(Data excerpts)
================
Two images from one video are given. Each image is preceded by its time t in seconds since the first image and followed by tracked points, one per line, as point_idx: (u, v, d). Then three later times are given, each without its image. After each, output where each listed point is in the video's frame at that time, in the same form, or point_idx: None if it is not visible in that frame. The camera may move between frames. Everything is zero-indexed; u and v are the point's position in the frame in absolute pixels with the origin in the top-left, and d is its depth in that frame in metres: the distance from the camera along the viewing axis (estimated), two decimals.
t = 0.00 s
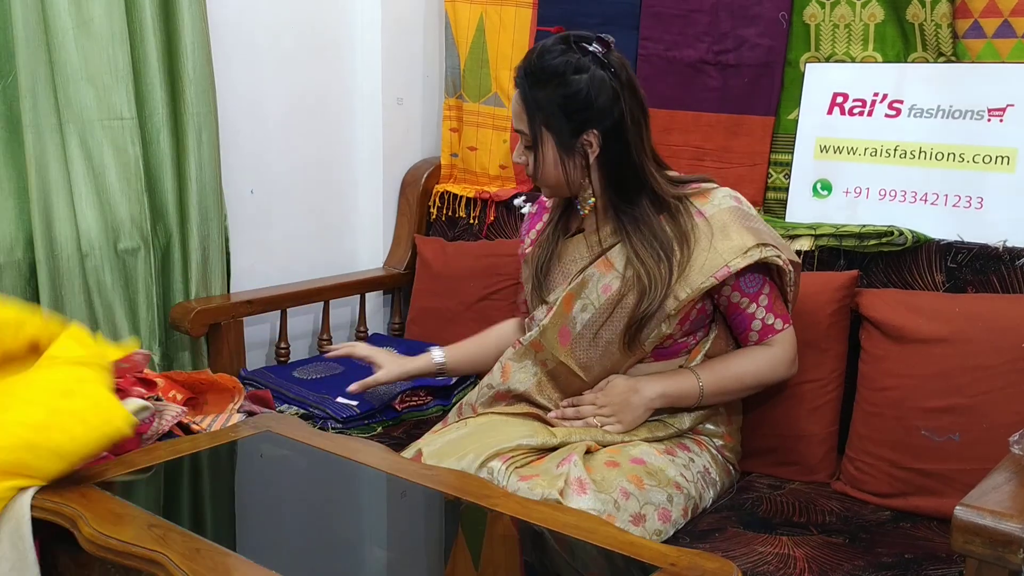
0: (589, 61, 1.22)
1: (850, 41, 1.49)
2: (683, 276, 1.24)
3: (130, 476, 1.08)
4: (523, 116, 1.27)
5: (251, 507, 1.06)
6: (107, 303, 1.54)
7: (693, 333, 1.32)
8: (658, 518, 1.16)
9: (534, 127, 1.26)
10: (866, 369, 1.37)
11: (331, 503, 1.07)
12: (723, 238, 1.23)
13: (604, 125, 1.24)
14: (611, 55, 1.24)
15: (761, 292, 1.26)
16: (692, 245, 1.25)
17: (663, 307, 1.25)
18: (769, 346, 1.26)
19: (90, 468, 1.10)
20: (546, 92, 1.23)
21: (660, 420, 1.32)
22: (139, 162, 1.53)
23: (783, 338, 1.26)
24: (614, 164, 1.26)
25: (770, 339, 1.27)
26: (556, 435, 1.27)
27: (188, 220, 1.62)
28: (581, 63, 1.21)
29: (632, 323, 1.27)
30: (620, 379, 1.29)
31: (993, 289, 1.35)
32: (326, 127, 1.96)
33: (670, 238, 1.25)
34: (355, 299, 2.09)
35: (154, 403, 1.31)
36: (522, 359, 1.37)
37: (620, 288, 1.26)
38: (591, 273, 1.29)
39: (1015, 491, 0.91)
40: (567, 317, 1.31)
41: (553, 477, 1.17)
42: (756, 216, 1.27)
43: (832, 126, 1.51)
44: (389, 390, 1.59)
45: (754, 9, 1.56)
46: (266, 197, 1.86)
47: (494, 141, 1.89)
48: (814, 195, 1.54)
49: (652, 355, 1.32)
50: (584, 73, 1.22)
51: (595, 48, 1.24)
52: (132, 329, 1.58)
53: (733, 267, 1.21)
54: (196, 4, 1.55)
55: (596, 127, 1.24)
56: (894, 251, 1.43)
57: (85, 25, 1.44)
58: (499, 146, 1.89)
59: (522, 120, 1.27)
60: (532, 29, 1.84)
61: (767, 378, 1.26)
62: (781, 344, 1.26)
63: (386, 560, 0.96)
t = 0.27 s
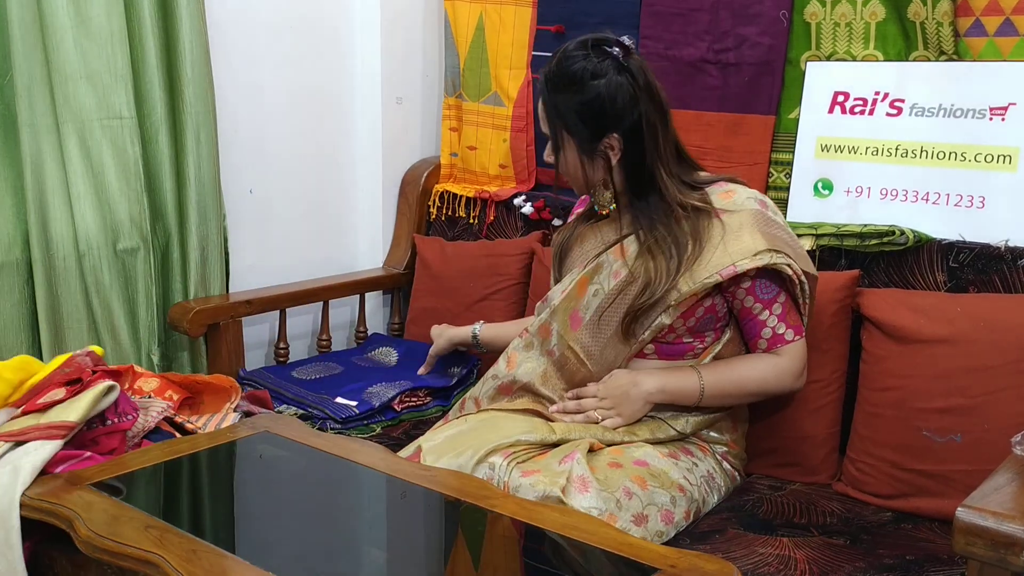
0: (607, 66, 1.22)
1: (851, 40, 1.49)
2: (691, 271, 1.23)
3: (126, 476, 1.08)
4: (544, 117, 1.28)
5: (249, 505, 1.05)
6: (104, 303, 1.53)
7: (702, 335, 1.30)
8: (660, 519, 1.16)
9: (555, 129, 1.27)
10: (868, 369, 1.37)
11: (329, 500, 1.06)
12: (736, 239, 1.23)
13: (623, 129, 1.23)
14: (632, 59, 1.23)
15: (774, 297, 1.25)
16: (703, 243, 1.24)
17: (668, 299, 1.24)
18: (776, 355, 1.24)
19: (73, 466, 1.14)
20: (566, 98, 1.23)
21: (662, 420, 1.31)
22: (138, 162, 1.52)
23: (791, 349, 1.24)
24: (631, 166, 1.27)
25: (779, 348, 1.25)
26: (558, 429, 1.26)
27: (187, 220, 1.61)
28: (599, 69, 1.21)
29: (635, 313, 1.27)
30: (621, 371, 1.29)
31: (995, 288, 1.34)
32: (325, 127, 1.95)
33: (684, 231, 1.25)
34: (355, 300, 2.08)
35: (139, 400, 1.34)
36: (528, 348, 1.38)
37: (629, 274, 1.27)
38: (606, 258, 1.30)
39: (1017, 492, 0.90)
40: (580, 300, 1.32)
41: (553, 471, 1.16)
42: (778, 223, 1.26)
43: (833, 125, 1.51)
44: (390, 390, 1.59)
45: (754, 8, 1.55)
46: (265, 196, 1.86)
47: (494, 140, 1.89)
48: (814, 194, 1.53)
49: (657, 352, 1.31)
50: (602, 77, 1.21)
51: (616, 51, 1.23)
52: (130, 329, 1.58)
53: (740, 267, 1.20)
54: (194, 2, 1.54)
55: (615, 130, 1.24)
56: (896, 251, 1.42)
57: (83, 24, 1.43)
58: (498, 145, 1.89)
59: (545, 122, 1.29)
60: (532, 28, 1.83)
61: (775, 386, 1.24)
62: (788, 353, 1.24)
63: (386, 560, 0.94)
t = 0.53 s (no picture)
0: (645, 68, 1.20)
1: (852, 39, 1.48)
2: (719, 281, 1.22)
3: (122, 478, 1.08)
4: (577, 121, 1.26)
5: (246, 508, 1.05)
6: (100, 303, 1.52)
7: (719, 343, 1.29)
8: (663, 525, 1.15)
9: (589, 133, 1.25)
10: (869, 370, 1.36)
11: (327, 502, 1.05)
12: (765, 253, 1.21)
13: (660, 132, 1.22)
14: (667, 60, 1.22)
15: (792, 311, 1.24)
16: (732, 253, 1.23)
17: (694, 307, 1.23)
18: (791, 368, 1.24)
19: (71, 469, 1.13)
20: (603, 100, 1.21)
21: (670, 424, 1.30)
22: (133, 161, 1.51)
23: (807, 364, 1.24)
24: (663, 171, 1.25)
25: (794, 361, 1.24)
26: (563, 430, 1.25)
27: (184, 220, 1.60)
28: (637, 71, 1.20)
29: (658, 318, 1.26)
30: (635, 374, 1.28)
31: (997, 289, 1.33)
32: (323, 126, 1.94)
33: (713, 240, 1.23)
34: (354, 300, 2.07)
35: (135, 402, 1.33)
36: (540, 344, 1.37)
37: (653, 278, 1.26)
38: (630, 259, 1.28)
39: (1020, 493, 0.87)
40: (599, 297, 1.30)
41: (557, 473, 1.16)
42: (804, 238, 1.25)
43: (834, 124, 1.50)
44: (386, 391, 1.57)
45: (755, 7, 1.54)
46: (263, 196, 1.84)
47: (493, 139, 1.88)
48: (815, 195, 1.52)
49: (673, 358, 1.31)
50: (640, 79, 1.20)
51: (650, 52, 1.22)
52: (127, 330, 1.57)
53: (770, 280, 1.19)
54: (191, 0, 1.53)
55: (652, 133, 1.22)
56: (898, 251, 1.41)
57: (78, 22, 1.42)
58: (497, 145, 1.88)
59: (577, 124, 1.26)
60: (532, 27, 1.82)
61: (791, 402, 1.24)
62: (804, 367, 1.24)
63: (385, 563, 0.94)
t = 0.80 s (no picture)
0: (662, 65, 1.20)
1: (854, 39, 1.47)
2: (681, 255, 1.23)
3: (121, 478, 1.07)
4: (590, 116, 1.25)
5: (246, 508, 1.04)
6: (101, 304, 1.52)
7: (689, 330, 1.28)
8: (665, 526, 1.15)
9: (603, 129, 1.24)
10: (871, 371, 1.36)
11: (327, 502, 1.05)
12: (728, 225, 1.21)
13: (672, 129, 1.23)
14: (682, 58, 1.22)
15: (736, 282, 1.19)
16: (699, 229, 1.24)
17: (658, 285, 1.24)
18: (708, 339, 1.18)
19: (71, 470, 1.13)
20: (620, 95, 1.20)
21: (667, 425, 1.30)
22: (134, 161, 1.51)
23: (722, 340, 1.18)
24: (666, 167, 1.26)
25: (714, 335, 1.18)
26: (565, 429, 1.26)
27: (184, 220, 1.60)
28: (655, 67, 1.20)
29: (631, 299, 1.28)
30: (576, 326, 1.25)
31: (999, 290, 1.33)
32: (324, 126, 1.94)
33: (681, 219, 1.25)
34: (354, 301, 2.07)
35: (136, 403, 1.33)
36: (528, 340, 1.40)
37: (627, 264, 1.29)
38: (606, 249, 1.33)
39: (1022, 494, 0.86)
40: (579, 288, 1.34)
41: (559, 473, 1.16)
42: (779, 220, 1.25)
43: (836, 125, 1.50)
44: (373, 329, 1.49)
45: (756, 7, 1.54)
46: (263, 196, 1.84)
47: (494, 140, 1.88)
48: (817, 195, 1.52)
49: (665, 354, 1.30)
50: (657, 76, 1.20)
51: (667, 49, 1.22)
52: (128, 330, 1.57)
53: (726, 250, 1.18)
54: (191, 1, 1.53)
55: (664, 130, 1.23)
56: (899, 252, 1.41)
57: (79, 23, 1.42)
58: (498, 145, 1.88)
59: (588, 119, 1.26)
60: (533, 27, 1.82)
61: (682, 382, 1.17)
62: (693, 342, 1.17)
63: (385, 562, 0.93)
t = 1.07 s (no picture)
0: (644, 59, 1.21)
1: (857, 38, 1.47)
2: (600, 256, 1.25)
3: (123, 477, 1.07)
4: (572, 113, 1.26)
5: (248, 507, 1.04)
6: (103, 303, 1.52)
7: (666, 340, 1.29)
8: (660, 516, 1.15)
9: (587, 125, 1.25)
10: (874, 370, 1.35)
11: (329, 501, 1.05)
12: (646, 232, 1.22)
13: (654, 124, 1.24)
14: (664, 51, 1.23)
15: (644, 285, 1.23)
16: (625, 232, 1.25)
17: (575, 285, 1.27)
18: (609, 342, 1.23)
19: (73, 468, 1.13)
20: (602, 91, 1.21)
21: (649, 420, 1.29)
22: (136, 160, 1.51)
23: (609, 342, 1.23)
24: (648, 162, 1.27)
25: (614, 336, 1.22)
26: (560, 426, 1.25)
27: (186, 219, 1.60)
28: (638, 62, 1.20)
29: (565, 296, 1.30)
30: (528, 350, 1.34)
31: (1002, 288, 1.32)
32: (326, 126, 1.94)
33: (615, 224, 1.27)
34: (356, 300, 2.07)
35: (138, 402, 1.33)
36: (509, 336, 1.38)
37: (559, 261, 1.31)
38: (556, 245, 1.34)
39: None
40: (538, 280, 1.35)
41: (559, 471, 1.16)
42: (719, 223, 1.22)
43: (839, 124, 1.49)
44: (440, 314, 1.36)
45: (758, 6, 1.54)
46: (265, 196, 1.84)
47: (496, 139, 1.87)
48: (820, 194, 1.52)
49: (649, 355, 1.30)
50: (639, 71, 1.20)
51: (648, 43, 1.22)
52: (129, 329, 1.56)
53: (632, 256, 1.20)
54: None
55: (647, 125, 1.23)
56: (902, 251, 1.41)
================
• Problem requirements: The expected answer is an exact copy of the lines above, beginning at the line with "0: (589, 61, 1.22)" and ending at the line with "27: (188, 220, 1.62)", with both ends in.

• Reply:
0: (589, 61, 1.22)
1: (850, 41, 1.49)
2: (683, 276, 1.24)
3: (130, 476, 1.08)
4: (523, 116, 1.27)
5: (251, 507, 1.06)
6: (107, 303, 1.54)
7: (693, 333, 1.32)
8: (658, 518, 1.16)
9: (534, 127, 1.26)
10: (866, 369, 1.37)
11: (331, 503, 1.07)
12: (723, 238, 1.23)
13: (604, 125, 1.24)
14: (611, 55, 1.24)
15: (761, 292, 1.26)
16: (692, 245, 1.25)
17: (663, 307, 1.25)
18: (769, 346, 1.26)
19: (90, 468, 1.10)
20: (546, 92, 1.23)
21: (660, 420, 1.32)
22: (139, 162, 1.53)
23: (783, 338, 1.26)
24: (614, 164, 1.26)
25: (770, 339, 1.27)
26: (556, 435, 1.27)
27: (188, 220, 1.62)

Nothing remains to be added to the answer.